Awesome! I just got hired at Ulta too





Awesome discount ne? I can't wait to get my hair shampooed, I refuse to get my hair cut because I cut it myself, but I love getting my hair shampooed and my scalp massaged.

Ahhhh ._.


----------



## semantje (Aug 19, 2007)

congrats!!!


----------



## hs769 (Aug 19, 2007)

Congratadulations on your new job.. Thats great news. we dont have an Ulta out here yet but we have a sephora. I tired to get a job there once.. They only advice I have is dont spend your whole paycheck there.


----------



## Kathy (Aug 19, 2007)

I see this thread's a little old, but congrats anyway and hope you like the job!!


----------



## CoverGirl (Aug 24, 2007)

^ Thank you guys for all the congrats &amp; advice. It is much appreciated.


----------



## Shelley (Aug 24, 2007)

Congratulations! Sounds like it will be a fun place to work.

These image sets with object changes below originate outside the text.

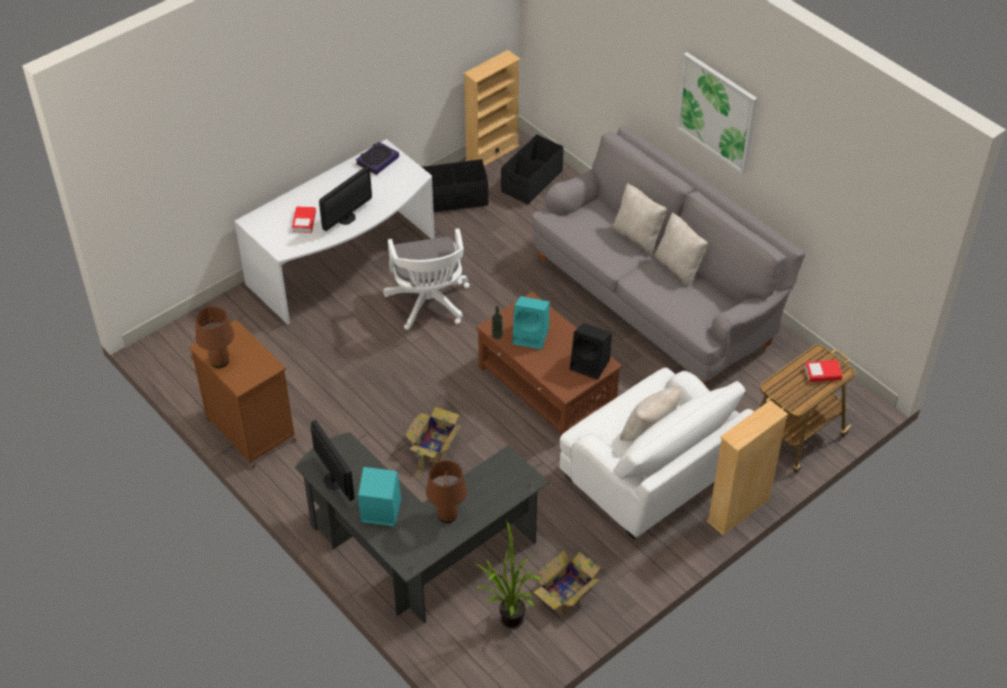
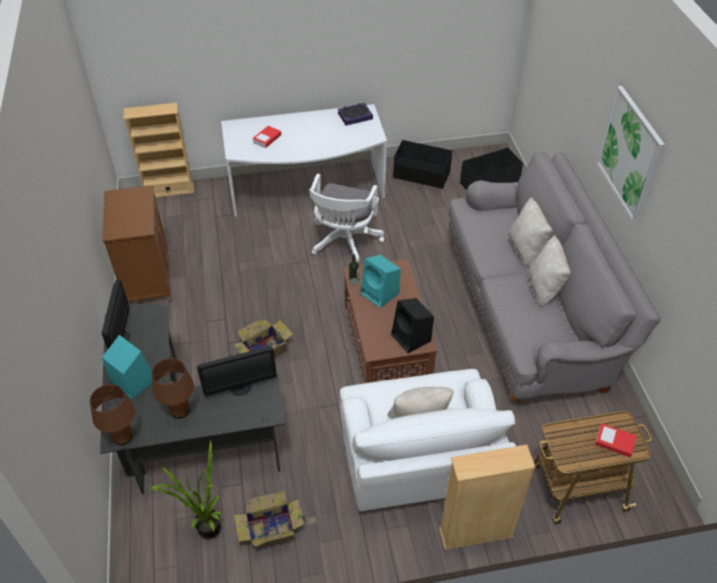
camera: 30 degrees right, 0 degrees up
(219, 361) = (114, 210): brown table lamp -> brown table lamp (122, 437)
(346, 218) = (299, 147): monitor -> monitor (240, 388)
(492, 153) = (473, 154): beige bookcase -> beige bookcase (169, 190)

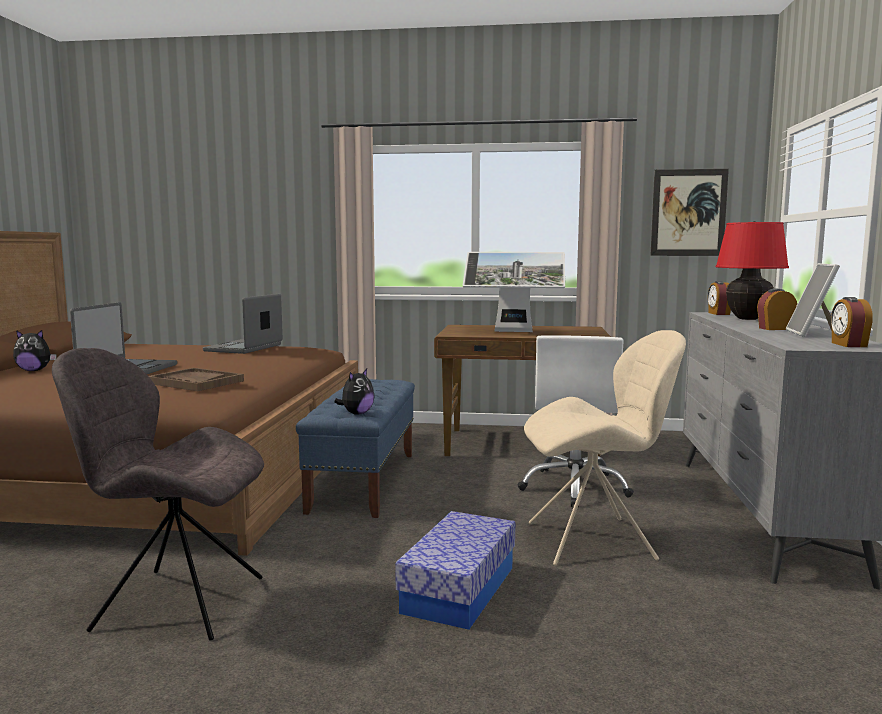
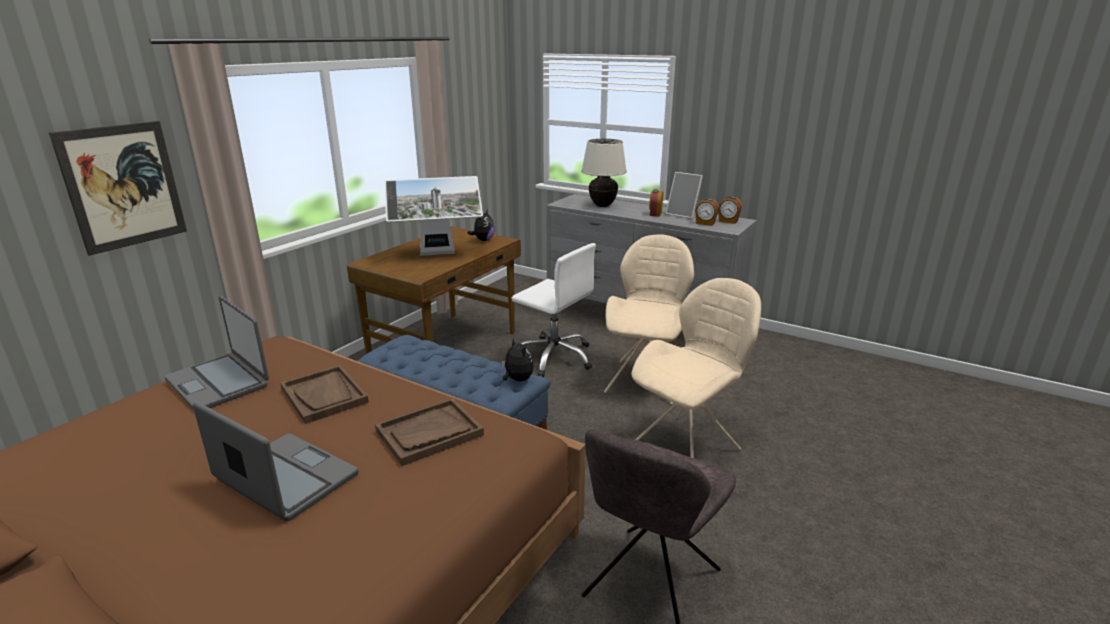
camera: 65 degrees left, 15 degrees up
(34, 370) = (161, 573): plush toy -> plush toy (483, 240)
(239, 362) = (324, 395): none -> brown tray
(459, 589) = (687, 446): storage box -> beige chair
(513, 331) = (437, 254): monitor -> monitor turned 45 degrees clockwise
(688, 212) = (474, 117): picture -> picture (123, 186)
(718, 313) = (567, 203): alarm clock -> alarm clock (705, 223)
(747, 319) = (602, 205): red table lamp -> beige table lamp

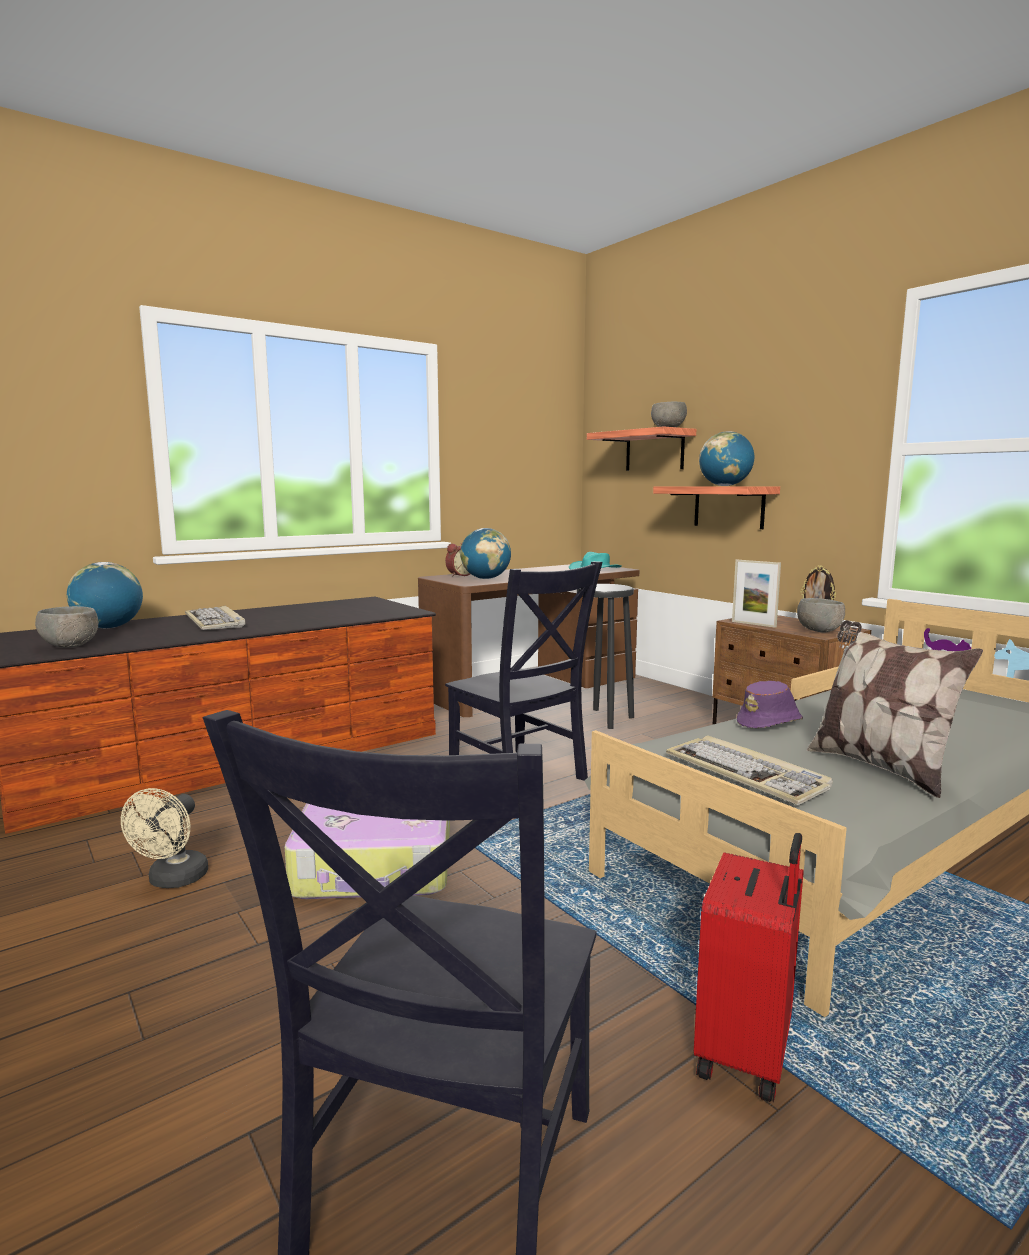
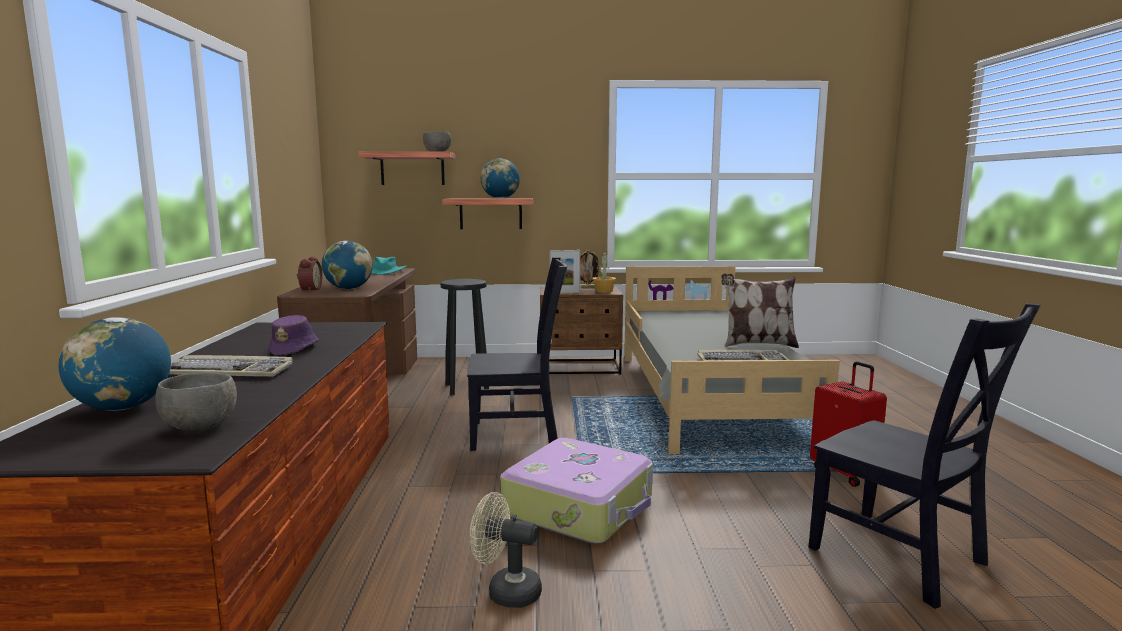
camera: 55 degrees left, 0 degrees up
(173, 880) = (506, 591): beige fan -> beige fan turned 150 degrees clockwise
(770, 723) = (679, 341): purple hat -> purple hat (295, 349)
(819, 631) = (604, 291): grey bowl -> potted plant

I have never tried but heard that Bourjous and Smashbox are excellent cosmetic lines.


----------



## stardustfairy (Aug 24, 2007)

Most of the employees at my Ulta appear to be really snobby and stuck-up, otherwise I'd apply there for a job too. I hope all of the employees at your store are nice and fun to work with. Let us know what you get with your employee discount!


----------